Cuando las expresiones de inconformidad de un movimiento alcanzan un cierto grado de violencia, los gobiernos llegan a una encrucijada: enfrentan el desafío con fuerza y se arriesgan a que el resultado sea más gasolina al fuego, o permiten actuar a los protestantes, con el riesgo de dejar en indefensión a ciudadanos ajenos al conflicto. Por desgracia, el enfrentamiento del pasado domingo en Oaxaca, entre la CNTE y el gobierno federal, parece ejemplo de lo primero.

Hasta antes del fin de semana pasado, el conflicto con la disidencia magisterial había sido sorteado sin graves daños colaterales, salvo por el fallecimiento de un profesor el 25 de febrero del año pasado, el cual —despues se demostraría— fue un accidente.

== REGISTROS DE DATOS ==
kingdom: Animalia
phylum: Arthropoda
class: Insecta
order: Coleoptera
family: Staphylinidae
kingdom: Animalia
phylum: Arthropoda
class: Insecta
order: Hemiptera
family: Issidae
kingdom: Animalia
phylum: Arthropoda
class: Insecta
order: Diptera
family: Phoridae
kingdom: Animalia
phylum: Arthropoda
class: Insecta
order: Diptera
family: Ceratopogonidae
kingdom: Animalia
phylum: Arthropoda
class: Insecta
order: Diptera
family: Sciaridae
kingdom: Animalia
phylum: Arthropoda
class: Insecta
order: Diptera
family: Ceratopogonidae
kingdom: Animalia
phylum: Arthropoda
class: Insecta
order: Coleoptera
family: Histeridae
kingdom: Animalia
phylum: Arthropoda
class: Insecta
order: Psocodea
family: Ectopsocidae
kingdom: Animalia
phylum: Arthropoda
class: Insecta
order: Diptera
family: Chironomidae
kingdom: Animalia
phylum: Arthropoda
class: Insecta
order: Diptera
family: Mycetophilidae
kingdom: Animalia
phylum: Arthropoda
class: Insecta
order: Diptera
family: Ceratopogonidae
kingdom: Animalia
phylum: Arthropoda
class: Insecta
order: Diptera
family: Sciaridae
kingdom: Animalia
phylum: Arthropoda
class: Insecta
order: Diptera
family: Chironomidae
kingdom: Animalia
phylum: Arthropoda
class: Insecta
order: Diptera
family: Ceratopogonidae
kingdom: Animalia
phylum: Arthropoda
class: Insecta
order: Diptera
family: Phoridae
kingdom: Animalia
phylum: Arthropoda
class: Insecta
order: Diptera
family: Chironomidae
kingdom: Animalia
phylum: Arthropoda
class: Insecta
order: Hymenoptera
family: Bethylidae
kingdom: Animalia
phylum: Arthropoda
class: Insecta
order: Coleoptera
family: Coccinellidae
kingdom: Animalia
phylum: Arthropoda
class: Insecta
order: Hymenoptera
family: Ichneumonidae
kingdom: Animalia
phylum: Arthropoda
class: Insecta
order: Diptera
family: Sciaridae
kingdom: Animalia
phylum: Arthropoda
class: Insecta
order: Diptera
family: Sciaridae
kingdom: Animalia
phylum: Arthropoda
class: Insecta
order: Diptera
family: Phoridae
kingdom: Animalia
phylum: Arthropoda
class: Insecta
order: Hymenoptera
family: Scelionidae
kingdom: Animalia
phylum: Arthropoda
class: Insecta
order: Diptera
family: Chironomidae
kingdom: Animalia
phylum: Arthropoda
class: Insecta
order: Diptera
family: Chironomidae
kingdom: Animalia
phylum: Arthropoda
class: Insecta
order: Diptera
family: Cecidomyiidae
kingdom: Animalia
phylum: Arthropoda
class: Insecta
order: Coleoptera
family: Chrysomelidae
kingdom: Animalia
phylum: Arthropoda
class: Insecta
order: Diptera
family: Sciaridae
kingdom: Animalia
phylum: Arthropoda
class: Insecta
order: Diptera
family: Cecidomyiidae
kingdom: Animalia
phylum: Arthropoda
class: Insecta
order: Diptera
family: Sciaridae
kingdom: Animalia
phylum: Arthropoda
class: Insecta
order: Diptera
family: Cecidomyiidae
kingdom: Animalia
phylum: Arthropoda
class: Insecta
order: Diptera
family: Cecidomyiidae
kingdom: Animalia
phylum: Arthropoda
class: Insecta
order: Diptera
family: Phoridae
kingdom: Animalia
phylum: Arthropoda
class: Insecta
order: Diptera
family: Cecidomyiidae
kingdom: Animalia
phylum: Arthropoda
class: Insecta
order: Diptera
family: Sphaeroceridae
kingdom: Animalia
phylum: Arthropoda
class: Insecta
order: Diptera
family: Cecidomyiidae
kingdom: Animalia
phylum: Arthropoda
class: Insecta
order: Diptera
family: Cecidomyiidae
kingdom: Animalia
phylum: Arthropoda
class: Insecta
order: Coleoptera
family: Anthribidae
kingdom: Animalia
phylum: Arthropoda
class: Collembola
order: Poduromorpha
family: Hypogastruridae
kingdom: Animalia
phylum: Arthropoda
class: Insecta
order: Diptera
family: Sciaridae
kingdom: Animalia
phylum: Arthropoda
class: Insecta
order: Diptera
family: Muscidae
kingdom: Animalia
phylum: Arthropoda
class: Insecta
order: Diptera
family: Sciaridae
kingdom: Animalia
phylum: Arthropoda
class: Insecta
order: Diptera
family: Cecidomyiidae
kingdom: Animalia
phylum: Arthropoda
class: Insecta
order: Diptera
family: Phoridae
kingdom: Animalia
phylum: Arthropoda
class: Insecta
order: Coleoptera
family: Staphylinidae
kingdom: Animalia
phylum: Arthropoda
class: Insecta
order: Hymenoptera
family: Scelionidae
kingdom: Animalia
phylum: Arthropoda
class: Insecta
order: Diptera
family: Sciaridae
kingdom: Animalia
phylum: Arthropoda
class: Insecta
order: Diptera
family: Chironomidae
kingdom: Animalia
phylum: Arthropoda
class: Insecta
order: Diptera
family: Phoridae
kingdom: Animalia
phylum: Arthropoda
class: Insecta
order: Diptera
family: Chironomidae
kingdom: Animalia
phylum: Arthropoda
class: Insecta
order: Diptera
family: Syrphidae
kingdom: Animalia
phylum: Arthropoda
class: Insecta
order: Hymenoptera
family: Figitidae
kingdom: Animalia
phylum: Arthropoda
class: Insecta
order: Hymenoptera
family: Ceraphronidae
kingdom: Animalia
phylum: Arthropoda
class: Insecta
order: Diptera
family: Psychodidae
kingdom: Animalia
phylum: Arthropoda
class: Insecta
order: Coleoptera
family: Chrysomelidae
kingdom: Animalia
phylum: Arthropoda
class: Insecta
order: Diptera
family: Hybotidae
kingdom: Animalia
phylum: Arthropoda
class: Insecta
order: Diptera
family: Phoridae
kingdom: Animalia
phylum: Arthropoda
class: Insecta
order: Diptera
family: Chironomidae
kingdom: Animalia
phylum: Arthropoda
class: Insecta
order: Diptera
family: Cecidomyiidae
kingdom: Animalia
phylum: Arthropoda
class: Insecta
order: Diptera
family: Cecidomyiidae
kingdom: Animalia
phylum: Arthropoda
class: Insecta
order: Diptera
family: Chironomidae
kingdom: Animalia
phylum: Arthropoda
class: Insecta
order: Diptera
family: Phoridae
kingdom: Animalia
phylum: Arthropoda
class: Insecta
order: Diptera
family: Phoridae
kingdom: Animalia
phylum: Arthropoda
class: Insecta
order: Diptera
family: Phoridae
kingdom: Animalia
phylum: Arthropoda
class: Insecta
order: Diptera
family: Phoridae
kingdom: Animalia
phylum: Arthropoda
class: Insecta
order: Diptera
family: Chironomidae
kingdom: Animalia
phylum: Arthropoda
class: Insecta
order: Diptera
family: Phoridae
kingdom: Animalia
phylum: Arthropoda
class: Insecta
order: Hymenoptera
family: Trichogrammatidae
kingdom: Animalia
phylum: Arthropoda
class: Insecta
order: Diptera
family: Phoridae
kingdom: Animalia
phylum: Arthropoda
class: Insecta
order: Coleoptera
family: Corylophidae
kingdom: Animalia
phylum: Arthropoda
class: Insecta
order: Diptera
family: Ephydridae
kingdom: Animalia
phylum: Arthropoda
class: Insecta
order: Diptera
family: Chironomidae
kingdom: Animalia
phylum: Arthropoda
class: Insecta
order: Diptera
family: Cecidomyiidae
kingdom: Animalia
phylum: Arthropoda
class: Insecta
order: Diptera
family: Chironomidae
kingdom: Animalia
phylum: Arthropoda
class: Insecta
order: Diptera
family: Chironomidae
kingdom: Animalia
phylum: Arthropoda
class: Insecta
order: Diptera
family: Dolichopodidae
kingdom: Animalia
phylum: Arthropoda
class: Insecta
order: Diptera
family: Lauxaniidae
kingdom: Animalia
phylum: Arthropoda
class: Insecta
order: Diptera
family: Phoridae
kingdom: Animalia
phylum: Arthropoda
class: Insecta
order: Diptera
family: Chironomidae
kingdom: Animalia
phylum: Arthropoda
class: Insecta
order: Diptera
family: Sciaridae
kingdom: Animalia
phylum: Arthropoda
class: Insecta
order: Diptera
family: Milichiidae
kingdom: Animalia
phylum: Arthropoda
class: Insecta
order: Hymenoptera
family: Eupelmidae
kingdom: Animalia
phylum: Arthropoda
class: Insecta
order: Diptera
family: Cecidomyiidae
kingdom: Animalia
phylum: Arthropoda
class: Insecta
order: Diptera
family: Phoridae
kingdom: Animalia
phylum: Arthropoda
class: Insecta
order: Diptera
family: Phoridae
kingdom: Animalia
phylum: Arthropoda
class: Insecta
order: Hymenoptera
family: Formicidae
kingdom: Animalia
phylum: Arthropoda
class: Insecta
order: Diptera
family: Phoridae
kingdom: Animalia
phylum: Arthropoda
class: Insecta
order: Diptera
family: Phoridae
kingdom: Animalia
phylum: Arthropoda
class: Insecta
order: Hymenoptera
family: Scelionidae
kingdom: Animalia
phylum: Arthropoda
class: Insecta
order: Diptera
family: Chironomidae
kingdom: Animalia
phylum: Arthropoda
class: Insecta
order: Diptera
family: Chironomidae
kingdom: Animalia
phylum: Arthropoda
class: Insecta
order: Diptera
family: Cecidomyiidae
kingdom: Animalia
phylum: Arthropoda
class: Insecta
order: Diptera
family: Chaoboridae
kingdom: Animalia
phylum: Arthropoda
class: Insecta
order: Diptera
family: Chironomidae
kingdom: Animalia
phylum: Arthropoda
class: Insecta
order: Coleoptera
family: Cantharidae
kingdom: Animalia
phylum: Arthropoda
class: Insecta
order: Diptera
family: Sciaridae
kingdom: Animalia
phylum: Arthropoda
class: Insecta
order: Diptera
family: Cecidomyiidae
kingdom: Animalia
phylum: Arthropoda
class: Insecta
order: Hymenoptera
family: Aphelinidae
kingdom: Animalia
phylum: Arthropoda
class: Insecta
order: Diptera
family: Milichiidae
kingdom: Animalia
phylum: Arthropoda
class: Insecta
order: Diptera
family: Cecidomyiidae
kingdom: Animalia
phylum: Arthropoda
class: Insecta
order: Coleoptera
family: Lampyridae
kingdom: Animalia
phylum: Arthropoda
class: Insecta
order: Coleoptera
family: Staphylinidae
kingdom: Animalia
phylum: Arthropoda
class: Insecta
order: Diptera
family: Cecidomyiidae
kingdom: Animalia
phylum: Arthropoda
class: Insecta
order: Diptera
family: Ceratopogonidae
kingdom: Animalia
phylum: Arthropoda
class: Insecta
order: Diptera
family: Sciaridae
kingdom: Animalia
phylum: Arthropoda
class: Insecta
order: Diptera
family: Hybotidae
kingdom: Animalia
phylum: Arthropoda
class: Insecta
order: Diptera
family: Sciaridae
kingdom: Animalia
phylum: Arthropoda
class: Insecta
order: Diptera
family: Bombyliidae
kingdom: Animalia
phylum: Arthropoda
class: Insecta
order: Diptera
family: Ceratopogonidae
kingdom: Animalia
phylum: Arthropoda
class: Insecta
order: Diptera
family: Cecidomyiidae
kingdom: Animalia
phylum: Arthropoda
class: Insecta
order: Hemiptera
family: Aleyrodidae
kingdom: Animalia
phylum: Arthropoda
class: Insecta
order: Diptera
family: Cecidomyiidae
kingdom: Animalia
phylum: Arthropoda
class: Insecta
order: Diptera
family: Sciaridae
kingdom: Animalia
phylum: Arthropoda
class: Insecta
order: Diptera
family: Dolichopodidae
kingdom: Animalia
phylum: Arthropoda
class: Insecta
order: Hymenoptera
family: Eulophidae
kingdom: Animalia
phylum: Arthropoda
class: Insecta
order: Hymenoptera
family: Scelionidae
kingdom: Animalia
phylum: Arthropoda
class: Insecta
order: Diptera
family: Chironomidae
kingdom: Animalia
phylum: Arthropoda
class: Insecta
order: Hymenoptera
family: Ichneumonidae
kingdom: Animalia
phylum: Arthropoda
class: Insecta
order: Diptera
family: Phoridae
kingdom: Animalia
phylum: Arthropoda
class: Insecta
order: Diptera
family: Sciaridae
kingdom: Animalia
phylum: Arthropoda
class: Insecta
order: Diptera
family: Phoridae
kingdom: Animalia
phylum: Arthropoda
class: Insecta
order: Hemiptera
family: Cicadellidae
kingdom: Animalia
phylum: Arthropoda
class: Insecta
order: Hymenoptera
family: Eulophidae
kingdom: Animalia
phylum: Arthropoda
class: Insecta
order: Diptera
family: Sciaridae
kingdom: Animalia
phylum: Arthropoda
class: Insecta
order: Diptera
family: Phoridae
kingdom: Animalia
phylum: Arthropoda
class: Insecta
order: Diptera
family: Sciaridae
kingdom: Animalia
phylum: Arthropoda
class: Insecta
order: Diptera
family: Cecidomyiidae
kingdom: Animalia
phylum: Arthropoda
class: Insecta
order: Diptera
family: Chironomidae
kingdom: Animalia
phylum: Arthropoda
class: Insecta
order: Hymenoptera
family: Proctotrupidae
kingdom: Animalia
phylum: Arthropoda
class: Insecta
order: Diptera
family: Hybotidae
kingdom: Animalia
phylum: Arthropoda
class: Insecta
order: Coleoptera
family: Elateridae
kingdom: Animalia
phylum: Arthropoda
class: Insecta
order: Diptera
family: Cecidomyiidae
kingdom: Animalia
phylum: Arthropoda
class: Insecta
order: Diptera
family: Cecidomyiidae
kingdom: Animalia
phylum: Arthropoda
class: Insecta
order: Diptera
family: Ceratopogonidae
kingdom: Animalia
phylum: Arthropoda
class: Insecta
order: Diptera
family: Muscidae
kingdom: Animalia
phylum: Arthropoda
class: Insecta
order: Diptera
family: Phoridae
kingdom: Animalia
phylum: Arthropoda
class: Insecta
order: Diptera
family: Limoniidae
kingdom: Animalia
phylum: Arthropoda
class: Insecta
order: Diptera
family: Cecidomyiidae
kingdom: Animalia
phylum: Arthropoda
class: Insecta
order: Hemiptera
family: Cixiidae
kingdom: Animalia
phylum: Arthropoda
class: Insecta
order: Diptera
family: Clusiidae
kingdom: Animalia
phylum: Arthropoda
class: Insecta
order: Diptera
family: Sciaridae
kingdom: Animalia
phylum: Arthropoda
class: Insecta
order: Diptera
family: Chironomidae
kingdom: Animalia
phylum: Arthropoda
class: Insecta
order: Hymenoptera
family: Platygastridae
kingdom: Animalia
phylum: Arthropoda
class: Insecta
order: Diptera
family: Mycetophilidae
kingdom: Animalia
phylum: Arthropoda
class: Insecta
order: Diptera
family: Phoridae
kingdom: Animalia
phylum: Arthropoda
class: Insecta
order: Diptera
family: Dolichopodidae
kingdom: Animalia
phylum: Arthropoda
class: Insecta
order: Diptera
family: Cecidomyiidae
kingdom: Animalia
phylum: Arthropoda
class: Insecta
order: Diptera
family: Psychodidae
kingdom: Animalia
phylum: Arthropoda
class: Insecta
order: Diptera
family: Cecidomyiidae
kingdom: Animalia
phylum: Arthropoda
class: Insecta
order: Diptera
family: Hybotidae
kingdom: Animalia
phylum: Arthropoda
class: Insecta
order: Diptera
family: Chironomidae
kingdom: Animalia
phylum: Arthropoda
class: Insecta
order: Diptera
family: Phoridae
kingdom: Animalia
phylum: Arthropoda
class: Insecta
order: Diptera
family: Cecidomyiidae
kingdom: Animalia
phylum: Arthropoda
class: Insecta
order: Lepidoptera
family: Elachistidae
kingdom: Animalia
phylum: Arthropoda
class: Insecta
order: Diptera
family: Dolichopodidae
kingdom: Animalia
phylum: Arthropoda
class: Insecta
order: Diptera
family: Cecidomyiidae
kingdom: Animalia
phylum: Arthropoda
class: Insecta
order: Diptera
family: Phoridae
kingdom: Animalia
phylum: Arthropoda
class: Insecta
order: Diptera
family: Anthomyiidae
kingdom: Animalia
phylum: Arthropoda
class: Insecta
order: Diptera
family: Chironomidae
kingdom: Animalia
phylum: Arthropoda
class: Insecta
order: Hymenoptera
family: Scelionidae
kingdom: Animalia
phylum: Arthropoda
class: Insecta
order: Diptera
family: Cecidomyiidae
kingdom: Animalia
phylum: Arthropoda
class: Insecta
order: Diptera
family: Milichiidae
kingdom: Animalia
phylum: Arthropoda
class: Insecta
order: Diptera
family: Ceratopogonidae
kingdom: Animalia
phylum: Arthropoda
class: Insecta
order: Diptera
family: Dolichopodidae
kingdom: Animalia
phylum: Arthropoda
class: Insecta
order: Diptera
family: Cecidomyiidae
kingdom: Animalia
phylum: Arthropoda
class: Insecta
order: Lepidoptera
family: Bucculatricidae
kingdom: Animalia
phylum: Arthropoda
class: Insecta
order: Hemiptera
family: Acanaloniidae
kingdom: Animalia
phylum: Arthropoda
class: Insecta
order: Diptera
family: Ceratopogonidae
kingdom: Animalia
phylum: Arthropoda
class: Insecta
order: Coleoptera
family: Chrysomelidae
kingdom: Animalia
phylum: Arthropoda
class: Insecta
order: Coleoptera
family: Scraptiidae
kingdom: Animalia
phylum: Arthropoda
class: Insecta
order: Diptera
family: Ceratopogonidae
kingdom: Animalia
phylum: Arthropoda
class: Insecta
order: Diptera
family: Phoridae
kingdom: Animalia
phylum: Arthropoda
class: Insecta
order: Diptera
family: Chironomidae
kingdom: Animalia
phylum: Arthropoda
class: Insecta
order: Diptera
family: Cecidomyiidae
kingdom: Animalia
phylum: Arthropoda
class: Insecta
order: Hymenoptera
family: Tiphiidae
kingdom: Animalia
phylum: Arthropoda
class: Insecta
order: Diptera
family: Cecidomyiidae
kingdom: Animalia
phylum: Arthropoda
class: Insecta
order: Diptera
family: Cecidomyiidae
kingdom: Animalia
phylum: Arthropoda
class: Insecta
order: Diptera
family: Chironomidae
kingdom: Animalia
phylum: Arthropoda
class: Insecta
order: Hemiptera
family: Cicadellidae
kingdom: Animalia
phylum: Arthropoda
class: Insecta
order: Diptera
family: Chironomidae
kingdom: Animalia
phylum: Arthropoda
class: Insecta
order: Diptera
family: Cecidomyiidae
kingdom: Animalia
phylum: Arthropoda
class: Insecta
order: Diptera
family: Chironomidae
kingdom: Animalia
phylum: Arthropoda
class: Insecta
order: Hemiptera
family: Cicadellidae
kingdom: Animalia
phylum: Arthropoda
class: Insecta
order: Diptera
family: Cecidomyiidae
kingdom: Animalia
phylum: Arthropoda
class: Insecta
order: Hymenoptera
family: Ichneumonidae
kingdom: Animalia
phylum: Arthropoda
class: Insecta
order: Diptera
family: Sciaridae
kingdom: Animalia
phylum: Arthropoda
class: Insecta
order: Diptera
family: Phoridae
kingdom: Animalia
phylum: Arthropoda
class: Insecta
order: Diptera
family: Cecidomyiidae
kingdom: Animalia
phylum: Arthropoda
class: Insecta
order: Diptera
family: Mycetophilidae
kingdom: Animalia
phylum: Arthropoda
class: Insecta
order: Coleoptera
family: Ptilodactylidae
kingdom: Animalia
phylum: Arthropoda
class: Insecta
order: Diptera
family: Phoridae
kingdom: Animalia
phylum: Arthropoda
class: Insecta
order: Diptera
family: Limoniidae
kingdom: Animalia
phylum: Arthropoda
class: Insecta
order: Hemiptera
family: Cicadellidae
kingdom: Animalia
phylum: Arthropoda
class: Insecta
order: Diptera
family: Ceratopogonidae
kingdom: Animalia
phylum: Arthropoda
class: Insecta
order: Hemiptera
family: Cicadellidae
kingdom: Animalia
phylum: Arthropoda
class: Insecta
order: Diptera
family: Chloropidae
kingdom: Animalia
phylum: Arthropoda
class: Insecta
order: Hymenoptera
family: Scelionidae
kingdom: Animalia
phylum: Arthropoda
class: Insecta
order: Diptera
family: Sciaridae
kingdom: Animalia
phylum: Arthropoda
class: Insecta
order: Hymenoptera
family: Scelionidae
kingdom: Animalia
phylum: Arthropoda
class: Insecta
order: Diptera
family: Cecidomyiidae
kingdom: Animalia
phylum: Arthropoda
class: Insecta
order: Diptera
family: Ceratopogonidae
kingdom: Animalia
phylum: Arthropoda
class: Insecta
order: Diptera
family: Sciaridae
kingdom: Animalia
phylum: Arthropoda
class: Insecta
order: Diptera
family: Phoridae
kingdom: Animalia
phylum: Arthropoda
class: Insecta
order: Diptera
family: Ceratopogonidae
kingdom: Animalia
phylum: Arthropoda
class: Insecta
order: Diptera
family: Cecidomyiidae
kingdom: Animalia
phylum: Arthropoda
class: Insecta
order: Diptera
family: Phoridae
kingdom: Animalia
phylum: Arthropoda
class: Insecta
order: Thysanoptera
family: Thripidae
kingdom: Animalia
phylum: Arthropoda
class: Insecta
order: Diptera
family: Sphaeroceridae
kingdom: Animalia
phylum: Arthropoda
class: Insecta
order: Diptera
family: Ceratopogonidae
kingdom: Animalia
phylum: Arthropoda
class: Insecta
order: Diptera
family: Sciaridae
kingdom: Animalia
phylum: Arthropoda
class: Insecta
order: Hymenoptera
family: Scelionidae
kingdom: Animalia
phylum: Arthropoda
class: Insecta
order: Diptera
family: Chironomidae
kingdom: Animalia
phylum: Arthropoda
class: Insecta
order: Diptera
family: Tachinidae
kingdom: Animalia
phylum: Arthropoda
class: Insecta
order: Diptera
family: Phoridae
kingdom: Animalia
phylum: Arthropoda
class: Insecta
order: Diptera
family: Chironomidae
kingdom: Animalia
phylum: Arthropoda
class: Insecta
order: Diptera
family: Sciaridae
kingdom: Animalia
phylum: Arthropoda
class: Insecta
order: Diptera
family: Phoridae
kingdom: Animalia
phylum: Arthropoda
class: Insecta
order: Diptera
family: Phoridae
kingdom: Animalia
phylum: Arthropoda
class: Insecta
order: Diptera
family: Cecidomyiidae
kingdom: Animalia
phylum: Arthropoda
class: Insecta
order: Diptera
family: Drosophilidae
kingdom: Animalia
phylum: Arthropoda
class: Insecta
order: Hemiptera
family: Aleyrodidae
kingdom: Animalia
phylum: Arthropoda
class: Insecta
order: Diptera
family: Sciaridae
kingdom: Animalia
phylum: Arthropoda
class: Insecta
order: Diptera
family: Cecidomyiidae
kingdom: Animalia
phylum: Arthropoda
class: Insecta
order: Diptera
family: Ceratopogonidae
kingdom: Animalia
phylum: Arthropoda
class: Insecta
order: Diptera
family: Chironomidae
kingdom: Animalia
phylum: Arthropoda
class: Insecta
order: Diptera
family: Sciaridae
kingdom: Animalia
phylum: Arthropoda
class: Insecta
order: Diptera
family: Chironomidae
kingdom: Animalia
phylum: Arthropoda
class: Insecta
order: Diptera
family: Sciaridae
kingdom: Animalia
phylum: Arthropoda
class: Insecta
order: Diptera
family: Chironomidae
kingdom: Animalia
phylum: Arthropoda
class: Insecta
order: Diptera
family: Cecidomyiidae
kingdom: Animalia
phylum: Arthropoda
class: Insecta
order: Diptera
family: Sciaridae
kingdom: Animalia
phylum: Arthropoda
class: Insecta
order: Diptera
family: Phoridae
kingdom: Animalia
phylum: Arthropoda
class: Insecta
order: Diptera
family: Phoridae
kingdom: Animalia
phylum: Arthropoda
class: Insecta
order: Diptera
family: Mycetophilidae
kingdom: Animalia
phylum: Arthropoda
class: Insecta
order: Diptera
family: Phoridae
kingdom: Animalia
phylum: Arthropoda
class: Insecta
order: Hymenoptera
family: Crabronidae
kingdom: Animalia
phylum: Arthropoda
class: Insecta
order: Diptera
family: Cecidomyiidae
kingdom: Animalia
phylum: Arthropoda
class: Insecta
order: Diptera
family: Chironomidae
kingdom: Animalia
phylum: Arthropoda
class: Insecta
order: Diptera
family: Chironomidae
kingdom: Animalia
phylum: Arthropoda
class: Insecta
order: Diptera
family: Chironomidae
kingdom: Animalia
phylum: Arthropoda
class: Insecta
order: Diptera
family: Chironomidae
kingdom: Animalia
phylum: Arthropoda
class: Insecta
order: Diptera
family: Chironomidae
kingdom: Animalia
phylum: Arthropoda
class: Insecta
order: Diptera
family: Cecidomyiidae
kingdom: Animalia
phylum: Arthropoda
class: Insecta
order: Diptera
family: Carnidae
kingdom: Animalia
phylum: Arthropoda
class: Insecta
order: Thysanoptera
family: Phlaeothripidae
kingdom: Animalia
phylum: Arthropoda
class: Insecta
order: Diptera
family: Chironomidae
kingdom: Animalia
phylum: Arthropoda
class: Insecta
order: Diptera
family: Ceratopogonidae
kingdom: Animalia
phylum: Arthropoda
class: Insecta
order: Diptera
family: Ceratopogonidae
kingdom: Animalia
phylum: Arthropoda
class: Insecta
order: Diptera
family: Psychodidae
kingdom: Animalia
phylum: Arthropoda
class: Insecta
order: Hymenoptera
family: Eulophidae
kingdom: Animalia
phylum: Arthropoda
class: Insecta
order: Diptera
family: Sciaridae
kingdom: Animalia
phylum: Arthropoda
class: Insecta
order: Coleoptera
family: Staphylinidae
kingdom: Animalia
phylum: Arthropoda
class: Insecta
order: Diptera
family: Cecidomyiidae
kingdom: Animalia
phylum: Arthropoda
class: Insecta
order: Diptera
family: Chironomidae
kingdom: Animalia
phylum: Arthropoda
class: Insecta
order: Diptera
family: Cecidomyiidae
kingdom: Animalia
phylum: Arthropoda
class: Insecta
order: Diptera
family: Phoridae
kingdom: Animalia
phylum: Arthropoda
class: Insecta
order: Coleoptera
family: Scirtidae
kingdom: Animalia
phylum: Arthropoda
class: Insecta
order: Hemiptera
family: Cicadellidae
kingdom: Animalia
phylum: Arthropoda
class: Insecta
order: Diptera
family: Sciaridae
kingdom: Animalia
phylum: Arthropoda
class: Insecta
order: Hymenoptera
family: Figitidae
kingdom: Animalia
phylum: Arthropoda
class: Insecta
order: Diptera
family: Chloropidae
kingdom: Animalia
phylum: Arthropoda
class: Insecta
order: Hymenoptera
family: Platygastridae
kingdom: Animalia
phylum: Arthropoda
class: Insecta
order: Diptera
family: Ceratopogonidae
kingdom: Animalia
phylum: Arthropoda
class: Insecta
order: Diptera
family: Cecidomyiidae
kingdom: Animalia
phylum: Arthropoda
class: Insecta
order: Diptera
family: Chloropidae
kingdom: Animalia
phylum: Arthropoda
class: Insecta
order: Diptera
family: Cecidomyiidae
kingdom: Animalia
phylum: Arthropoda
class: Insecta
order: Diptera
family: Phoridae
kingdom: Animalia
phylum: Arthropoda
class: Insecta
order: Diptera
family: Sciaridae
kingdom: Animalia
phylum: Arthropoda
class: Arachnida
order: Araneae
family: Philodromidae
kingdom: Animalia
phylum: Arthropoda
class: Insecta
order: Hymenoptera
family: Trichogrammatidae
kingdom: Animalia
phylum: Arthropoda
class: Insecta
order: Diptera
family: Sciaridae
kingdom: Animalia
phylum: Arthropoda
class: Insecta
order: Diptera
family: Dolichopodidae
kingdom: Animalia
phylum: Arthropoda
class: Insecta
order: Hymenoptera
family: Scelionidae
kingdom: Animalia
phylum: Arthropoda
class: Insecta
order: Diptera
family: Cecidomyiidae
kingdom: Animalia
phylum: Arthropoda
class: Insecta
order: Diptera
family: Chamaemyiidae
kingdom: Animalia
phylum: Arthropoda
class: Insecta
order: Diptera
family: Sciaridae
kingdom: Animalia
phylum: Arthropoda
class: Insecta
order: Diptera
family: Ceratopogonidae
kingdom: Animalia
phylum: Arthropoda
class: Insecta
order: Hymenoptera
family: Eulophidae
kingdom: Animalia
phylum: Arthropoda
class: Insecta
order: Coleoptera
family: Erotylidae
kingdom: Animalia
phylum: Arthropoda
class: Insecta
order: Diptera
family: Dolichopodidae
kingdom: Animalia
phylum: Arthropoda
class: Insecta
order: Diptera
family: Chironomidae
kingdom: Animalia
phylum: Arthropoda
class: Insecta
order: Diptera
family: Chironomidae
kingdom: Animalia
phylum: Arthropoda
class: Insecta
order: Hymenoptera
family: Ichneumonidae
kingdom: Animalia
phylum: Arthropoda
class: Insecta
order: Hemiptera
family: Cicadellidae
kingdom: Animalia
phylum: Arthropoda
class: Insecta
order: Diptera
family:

== ACTIVIDAD 1 ==
Según el texto sobre el conflicto magisterial en Oaxaca, ¿qué sucedió el 25 de febrero del año pasado?
== ACTIVIDAD 2 ==
Retoma el texto sobre el enfrentamiento entre la CNTE y el gobierno federal en Oaxaca y continúalo a partir de su última oración.

== RESPUESTA DEL EJERCICIO 1 ==
Falleció un profesor, y después se demostró que fue un accidente.

== RESPUESTA DEL EJERCICIO 2 ==
Lo malo es que cada vez que un manifestante muere, el mismo fenómeno ocurre: el encono inunda a los inconformes y, en consecuencia, se sienten autorizados para actuar con mayor fuerza que antes. En ese momento los gobiernos pueden caer a su vez en un círculo vicioso de mano dura. Lo vimos en 2006, cuando las protestas contra el entonces gobernador de Oaxaca, Ulises Ruiz, derivaron en una guerra campal de meses.

En el caos de protestas en las que todo se permite —lanzamiento de piedras, robo de camiones, uso de vehículos como arietes, bloqueo de carreteras— fácilmente se pueden confundir los motivos de un fallecimiento. ¿Significa lo anterior que debería desestimarse en automático la versión de los manifestantes de que las muertes fueron acciones deliberadas del gobierno? De ninguna manera. Si el detalle de las investigaciones, incluyendo las que realicen organizaciones civiles e instituciones autónomas, arroja un exceso de fuerza o brutalidad policiaca, el castigo debe ser inmediato.

Desafortunadamente es esa mezcla explosiva de movimientos sociales radicalizados, sin freno oportuno, con el uso racional de la fuerza pública, la que a la postre genera más violencia.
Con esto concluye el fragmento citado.